On April 30, IMPH and their Long-Term Care (LTC) Leadership Council released an updated report documenting the systemic progress made in the last several years on critical issues impacting the future of our elder population and their caregivers.
The 2019 progress report detailed the collaboration that has taken place between various public and private entities to create lasting improvements in South Carolina’s system of long-term services and supports (LTSS).
“For the present and future public health benefits of all South Carolinians, long-term services and supports for seniors and people with disabilities need both immediate and prolonged public attention to sustain and improve a complex, disjointed and expensive long-term care system,” said Joel Smith, Vice-Chair of IMPH’s Board of Directors and the original Chair of the LTC Taskforce.
To keep focused attention on the recommendations made by the LTC Taskforce and to advance implementation efforts, a Leadership Council (LC) was convened by the IMPH in the fall of 2015. The latest report is based on an evaluation of the progress made on the report’s recommendations by the Leadership Council.
“IMPH and the Leadership Council are committed to bringing a wide array of stakeholders together to address the multi-layered challenges and create solutions to providing care and improved health services for a growing aging population in the Palmetto state,” Smith added.
Working from the recommendations beginning in the June 2015 report: Creating Direction: A Guide for Improving Long-Term Care in South Carolina, the stakeholders have worked to collectively develop cost-effective, actionable solutions to current and future challenges for long-term care services and supports.
In the original report, the taskforce issued 30 recommendations highlighting numerous areas that need statewide action and the attention of lawmakers and the health community.
The progress report released today highlights various successes, including:
- Simultaneous forward movement by the South Carolina Department of Health and Human Services (SCDHHS) to improve care coordination and comprehensive care plans for “dual-eligible” Medicare and Medicaid beneficiaries;
- Improved utilization of the Vulnerable Adult Guardian Ad Litem program and;
- Introduction of legislation that protects older adults, including the Vulnerable Adult Maltreatment Registry (H. 3723).
The latest report includes recommendations of various other opportunities for lawmakers to implement policies to expand support for Medicaid-sponsored long-term services and supports over the next five years which strengthen and expand home and community-based services as part of a full spectrum of care options.
By the year 2030, nearly a fifth of the total population within Palmetto State will require long-term services and care for a broad range of routine daily living activities. The solutions set forth in the report provide a blueprint for providing those services and supports as well as the public-private partnerships that can support long-term and cost-effective programs and quality health services.

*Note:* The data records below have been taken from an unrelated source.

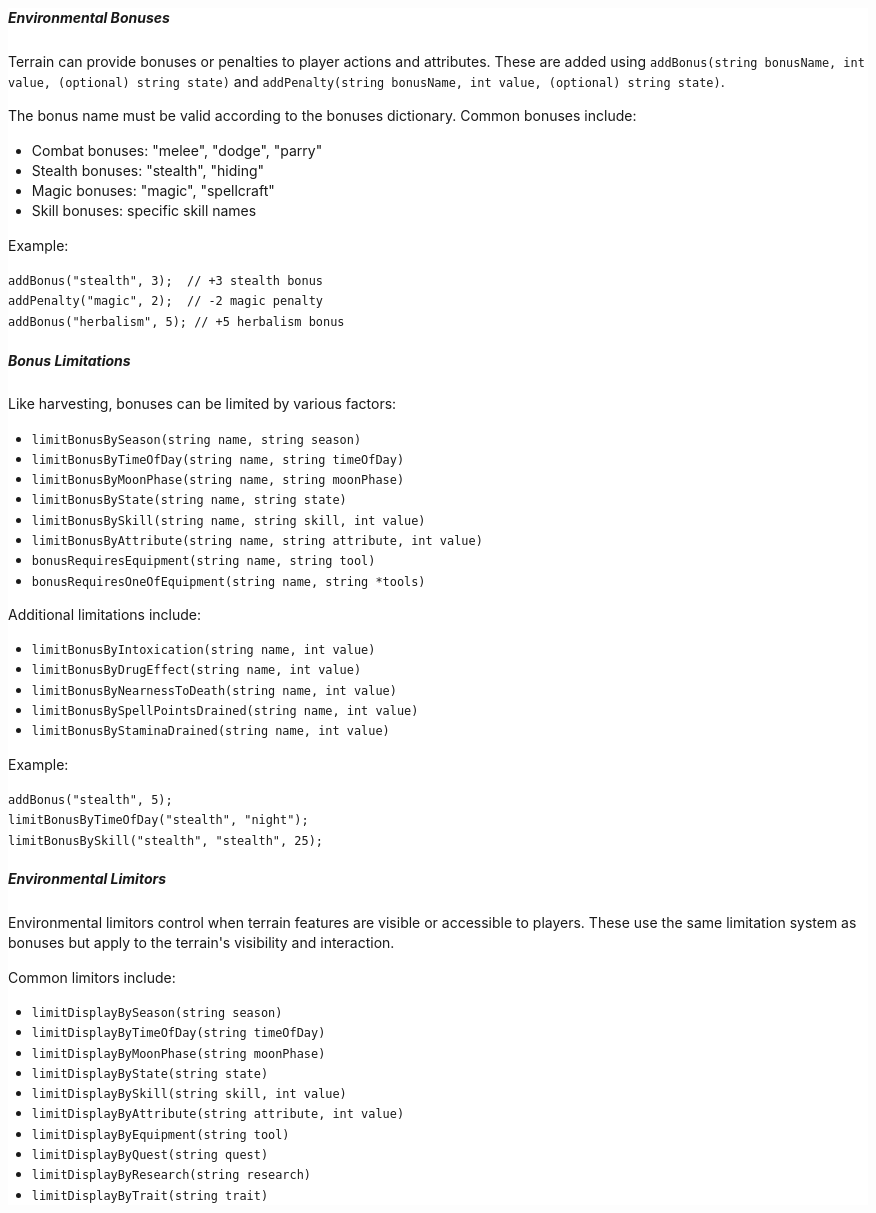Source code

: ##### Environmental Bonuses
Terrain can provide bonuses or penalties to player actions and attributes. These 
are added using `addBonus(string bonusName, int value, (optional) string state)` 
and `addPenalty(string bonusName, int value, (optional) string state)`.

The bonus name must be valid according to the bonuses dictionary. Common bonuses include:
- Combat bonuses: "melee", "dodge", "parry"
- Stealth bonuses: "stealth", "hiding"
- Magic bonuses: "magic", "spellcraft"
- Skill bonuses: specific skill names

Example:
```
addBonus("stealth", 3);  // +3 stealth bonus 
addPenalty("magic", 2);  // -2 magic penalty 
addBonus("herbalism", 5); // +5 herbalism bonus
```


##### Bonus Limitations
Like harvesting, bonuses can be limited by various factors:

- `limitBonusBySeason(string name, string season)`
- `limitBonusByTimeOfDay(string name, string timeOfDay)`
- `limitBonusByMoonPhase(string name, string moonPhase)`
- `limitBonusByState(string name, string state)`
- `limitBonusBySkill(string name, string skill, int value)`
- `limitBonusByAttribute(string name, string attribute, int value)`
- `bonusRequiresEquipment(string name, string tool)`
- `bonusRequiresOneOfEquipment(string name, string *tools)`

Additional limitations include:
- `limitBonusByIntoxication(string name, int value)`
- `limitBonusByDrugEffect(string name, int value)`
- `limitBonusByNearnessToDeath(string name, int value)`
- `limitBonusBySpellPointsDrained(string name, int value)`
- `limitBonusByStaminaDrained(string name, int value)`

Example:
```
addBonus("stealth", 5); 
limitBonusByTimeOfDay("stealth", "night"); 
limitBonusBySkill("stealth", "stealth", 25);
```


##### Environmental Limitors
Environmental limitors control when terrain features are visible or accessible 
to players. These use the same limitation system as bonuses but apply to 
the terrain's visibility and interaction.

Common limitors include:
- `limitDisplayBySeason(string season)`
- `limitDisplayByTimeOfDay(string timeOfDay)`
- `limitDisplayByMoonPhase(string moonPhase)`
- `limitDisplayByState(string state)`
- `limitDisplayBySkill(string skill, int value)`
- `limitDisplayByAttribute(string attribute, int value)`
- `limitDisplayByEquipment(string tool)`
- `limitDisplayByQuest(string quest)`
- `limitDisplayByResearch(string research)`
- `limitDisplayByTrait(string trait)`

“As the aging population increases significantly over the next twenty years, more innovations, more services and more resources will be necessary,” said Kester S. Freeman, IMPH’s executive director. “This report provides us with tangible recommendations all stakeholders can utilize to ensure greater investments, and improved action can be taken by all stakeholders, elected officials and caregivers to create an array of comprehensive services that ensure optimal and accessible care for every senior resident in our state.”